Une interdiction qui n’a jamais été levée depuis, contrairement à ce que prétendent des rumeurs récurrentes, et qui met du baume aux cœurs sensibles. Elle ne donne pourtant qu’un court répit aux jeunes phoques du Groenland et aux phoques gris, espèces les plus communes au Canada. Le temps de muer, de commencer à revêtir une fourrure d’adulte, de se mettre à nager et à chasser seuls, à peine un mois d’écoulé et les voilà autonomes et indépendants, bons à tuer légalement.
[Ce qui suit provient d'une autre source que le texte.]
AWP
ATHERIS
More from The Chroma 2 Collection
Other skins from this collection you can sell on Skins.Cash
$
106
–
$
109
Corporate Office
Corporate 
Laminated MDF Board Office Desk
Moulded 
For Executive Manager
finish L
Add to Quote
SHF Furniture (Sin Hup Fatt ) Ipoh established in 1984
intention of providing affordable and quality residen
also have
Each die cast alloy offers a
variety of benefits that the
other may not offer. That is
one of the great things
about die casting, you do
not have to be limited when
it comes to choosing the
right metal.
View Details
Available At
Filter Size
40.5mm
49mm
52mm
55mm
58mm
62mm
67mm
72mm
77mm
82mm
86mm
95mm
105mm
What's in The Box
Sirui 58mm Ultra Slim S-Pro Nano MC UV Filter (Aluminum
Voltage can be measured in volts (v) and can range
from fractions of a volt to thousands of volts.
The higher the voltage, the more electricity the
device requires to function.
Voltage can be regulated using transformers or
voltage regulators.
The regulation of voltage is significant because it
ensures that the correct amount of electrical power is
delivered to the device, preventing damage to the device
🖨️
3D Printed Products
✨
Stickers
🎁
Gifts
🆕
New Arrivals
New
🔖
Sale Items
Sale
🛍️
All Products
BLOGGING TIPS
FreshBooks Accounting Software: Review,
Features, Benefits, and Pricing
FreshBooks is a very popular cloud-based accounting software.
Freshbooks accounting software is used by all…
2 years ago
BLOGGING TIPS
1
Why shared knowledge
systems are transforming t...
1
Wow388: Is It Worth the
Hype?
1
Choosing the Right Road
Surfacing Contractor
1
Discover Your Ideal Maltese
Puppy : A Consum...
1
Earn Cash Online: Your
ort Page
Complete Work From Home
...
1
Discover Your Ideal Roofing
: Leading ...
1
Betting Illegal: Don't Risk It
Cibles de choix, qui plus est, leur peau n’ayant pas encore été marquée par les combats et autres aléas d’une vie de phoque.
Mais pour les chasseurs, la vie s’est bien compliquée aussi. Les interdictions se sont multipliées, les clients se sont faits plus rares. Le Parlement européen, notamment, a adopté un texte interdisant la commercialisation des produits issus de la chasse commerciale des phoques en 2009, réglementation renforcée en 2015, sauf exception accordée «aux peuples indigènes des régions arctiques de l’Amérique du Nord, tels les Inuits». Aujourd’hui, la chasse au phoque dans l’Atlantique Nord est l’une des plus réglementées et des plus surveillées du monde. Selon le Ministère canadien des pêches et des océans, «sur près de 3000 inspections effectuées entre 2009 et 2014, l’industrie de la chasse au phoque a maintenu un taux de conformité au règlement 
de 96%»!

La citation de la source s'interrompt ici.